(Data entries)

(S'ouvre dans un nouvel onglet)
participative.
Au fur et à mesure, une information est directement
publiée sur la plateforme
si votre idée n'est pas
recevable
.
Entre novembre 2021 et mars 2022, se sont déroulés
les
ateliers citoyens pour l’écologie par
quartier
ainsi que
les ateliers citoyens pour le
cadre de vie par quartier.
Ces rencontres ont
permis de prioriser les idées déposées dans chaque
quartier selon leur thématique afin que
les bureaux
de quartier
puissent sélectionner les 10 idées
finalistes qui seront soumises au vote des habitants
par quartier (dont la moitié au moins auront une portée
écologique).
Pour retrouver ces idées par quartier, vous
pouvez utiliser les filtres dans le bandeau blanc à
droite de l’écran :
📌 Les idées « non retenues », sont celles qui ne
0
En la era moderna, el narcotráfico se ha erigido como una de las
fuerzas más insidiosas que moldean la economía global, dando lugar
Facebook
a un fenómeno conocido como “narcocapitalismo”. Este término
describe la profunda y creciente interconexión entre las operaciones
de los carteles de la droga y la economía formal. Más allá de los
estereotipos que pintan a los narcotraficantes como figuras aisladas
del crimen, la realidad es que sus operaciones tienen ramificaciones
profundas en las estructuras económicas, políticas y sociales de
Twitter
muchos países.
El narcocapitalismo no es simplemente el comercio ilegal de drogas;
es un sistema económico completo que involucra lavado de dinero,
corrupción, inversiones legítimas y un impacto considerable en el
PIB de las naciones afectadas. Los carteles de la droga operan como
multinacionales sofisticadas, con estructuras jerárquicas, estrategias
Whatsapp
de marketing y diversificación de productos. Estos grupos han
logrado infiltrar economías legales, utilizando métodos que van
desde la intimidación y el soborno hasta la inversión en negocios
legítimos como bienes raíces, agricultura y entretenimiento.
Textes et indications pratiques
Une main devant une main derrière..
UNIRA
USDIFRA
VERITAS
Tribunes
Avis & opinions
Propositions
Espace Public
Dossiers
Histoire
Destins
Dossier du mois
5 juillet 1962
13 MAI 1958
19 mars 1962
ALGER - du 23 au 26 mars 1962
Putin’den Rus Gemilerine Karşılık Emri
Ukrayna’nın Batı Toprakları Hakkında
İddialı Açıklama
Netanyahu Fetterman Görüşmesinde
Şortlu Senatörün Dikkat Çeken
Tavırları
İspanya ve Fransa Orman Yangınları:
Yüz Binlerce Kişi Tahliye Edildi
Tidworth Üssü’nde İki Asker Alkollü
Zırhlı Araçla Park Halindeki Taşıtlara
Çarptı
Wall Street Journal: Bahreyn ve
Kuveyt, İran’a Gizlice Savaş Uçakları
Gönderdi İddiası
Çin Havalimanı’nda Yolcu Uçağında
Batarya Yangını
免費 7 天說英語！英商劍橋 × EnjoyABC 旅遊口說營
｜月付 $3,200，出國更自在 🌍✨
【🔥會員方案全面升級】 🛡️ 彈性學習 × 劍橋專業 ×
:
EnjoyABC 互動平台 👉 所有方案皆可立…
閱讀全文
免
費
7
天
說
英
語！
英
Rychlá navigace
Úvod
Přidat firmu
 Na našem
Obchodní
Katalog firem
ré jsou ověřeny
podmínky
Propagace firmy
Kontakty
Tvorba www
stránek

[Task prompt] Say how many lines in the records above hold "dans", and give no other text.

[Answer section] 3